Getting to med school

Like hundreds of other students at the U considering medical school, Shane Hawthorne wasn’t sure what the U Medical School would expect of him when it was time to apply.

“The U medical school admission requirements are some of the most stringent in the nation — many students don’t know what the U is looking for,” said Hawthorne, a junior in biology.

In a lecture last Wednesday, Wayne Samuelson discussed eight areas where students applying to medical school must perform well.

“It’s up to you to tell us and convince us why you should be admitted to medical school,” said Samuelson, a professor in clinical pulmonary and dean of admissions for the School of Medicine.

The U Admissions Committee reviews every applicant based on their GPA, Medical College Admission Test score, physician shadowing, patient exposure, leadership ability, extracurricular activities and community/volunteer service and research.

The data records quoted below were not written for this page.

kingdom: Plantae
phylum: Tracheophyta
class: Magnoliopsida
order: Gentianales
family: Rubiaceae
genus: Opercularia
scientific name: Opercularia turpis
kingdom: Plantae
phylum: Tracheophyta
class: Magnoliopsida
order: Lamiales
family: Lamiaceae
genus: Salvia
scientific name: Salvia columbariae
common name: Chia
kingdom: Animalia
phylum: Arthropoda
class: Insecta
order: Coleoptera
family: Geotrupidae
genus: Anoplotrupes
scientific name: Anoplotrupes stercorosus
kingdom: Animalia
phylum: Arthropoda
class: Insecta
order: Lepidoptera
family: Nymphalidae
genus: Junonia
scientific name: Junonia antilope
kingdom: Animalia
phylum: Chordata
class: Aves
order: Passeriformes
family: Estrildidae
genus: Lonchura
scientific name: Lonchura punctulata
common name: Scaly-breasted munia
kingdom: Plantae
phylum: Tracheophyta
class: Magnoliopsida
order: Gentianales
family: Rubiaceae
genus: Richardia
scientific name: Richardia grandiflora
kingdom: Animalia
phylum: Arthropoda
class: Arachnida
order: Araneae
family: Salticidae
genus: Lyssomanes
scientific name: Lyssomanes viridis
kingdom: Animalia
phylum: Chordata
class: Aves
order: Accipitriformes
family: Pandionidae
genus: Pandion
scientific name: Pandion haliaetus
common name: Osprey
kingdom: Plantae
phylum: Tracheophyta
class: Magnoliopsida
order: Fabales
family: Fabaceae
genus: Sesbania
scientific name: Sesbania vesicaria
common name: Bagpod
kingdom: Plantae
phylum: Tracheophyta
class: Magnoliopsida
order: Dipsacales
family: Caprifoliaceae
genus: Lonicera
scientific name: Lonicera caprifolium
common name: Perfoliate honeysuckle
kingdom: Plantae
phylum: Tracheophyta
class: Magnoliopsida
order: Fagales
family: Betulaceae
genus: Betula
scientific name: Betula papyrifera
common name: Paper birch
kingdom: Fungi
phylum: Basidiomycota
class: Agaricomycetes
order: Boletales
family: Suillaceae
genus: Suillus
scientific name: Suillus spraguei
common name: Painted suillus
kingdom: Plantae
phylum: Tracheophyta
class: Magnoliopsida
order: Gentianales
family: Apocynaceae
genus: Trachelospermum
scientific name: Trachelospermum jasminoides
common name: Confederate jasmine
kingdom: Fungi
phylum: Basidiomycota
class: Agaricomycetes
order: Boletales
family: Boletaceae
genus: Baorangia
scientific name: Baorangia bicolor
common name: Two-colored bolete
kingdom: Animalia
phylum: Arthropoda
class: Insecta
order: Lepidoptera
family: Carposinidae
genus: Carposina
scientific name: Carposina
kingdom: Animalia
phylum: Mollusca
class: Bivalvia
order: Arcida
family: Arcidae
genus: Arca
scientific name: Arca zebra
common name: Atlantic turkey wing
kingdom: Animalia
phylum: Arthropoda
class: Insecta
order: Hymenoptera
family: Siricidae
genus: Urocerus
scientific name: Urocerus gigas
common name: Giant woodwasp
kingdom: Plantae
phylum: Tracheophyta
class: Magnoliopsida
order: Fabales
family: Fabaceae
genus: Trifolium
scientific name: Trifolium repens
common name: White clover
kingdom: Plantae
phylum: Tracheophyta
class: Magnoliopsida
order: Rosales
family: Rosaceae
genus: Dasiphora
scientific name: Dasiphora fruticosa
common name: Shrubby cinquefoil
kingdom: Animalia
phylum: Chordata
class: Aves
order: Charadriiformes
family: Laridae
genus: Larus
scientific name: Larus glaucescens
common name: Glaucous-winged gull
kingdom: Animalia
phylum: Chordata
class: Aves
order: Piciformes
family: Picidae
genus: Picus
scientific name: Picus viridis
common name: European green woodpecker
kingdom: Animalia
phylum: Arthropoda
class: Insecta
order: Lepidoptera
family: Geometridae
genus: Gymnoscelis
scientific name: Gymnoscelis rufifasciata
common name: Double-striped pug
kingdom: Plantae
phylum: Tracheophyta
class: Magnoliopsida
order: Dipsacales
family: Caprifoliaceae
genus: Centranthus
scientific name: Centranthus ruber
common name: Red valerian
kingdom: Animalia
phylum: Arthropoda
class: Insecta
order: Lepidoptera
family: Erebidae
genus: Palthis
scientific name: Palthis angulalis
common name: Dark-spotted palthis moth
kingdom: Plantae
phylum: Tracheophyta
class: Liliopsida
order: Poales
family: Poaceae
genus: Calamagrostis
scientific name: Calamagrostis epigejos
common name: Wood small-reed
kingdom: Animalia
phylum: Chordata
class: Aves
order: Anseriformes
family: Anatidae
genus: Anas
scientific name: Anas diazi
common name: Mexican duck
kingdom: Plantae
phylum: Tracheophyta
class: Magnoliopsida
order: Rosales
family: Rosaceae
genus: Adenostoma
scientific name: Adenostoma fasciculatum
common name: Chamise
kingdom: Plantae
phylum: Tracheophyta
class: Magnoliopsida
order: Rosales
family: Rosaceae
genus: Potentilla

Getting into medical school is extremely competitive — of the 1300 students who applied last year only 139 students were accepted, Samuelson stated.

“We turn down 15 to 30 people every year who have 3.9 to 4.0 GPAs and 42 or higher MCAT scores — we reject them because they don’t do very well on the other six requirements,” he said.

Samuelson discussed each of the criterion and what the admission and interview committees will be looking for in applicants.

“For leadership, we want to see your willingness to be responsible,” he said.

Physician shadowing and patient exposure are equally important.

“The average applicant shadows for eight hours a day, three to four times,” Samuelson said.

For each of these requirements, the admission committee wants to see what the student has learned from their experiences and how they have benefitted them.

“It’s not what you do, it’s what you learn from what you do,” Samuelson repeated many times throughout the lecture.

This makes the personal statement portion of a student’s application important to the committee.

“The committee looks at the personal statement very carefully to understand who you are as a student,” he said.

Samuelson also mentions that an applicant’s major does not have to be science.

“I would encourage you to major in something you have a passion for,” he said. He advised U undergraduate students to apply to the U Medical School. Utah residents have a better chance of getting into the U Medical School than going to an out-of-state school.

The Utah State Legislature stipulates that of the 102 seats available to first-year medical students, 76 of them are designated for Utah residents.

The Alpha Epsilon Delta Honor Society sponsored the lecture for pre-med students to learn the requirements for the U medical school and to let students know about AED society.

“It’s hard to get involved in the extracurricular and community service Dr. Samuelson talked about — AED can help students get involved in those activities,” Hawthorne said.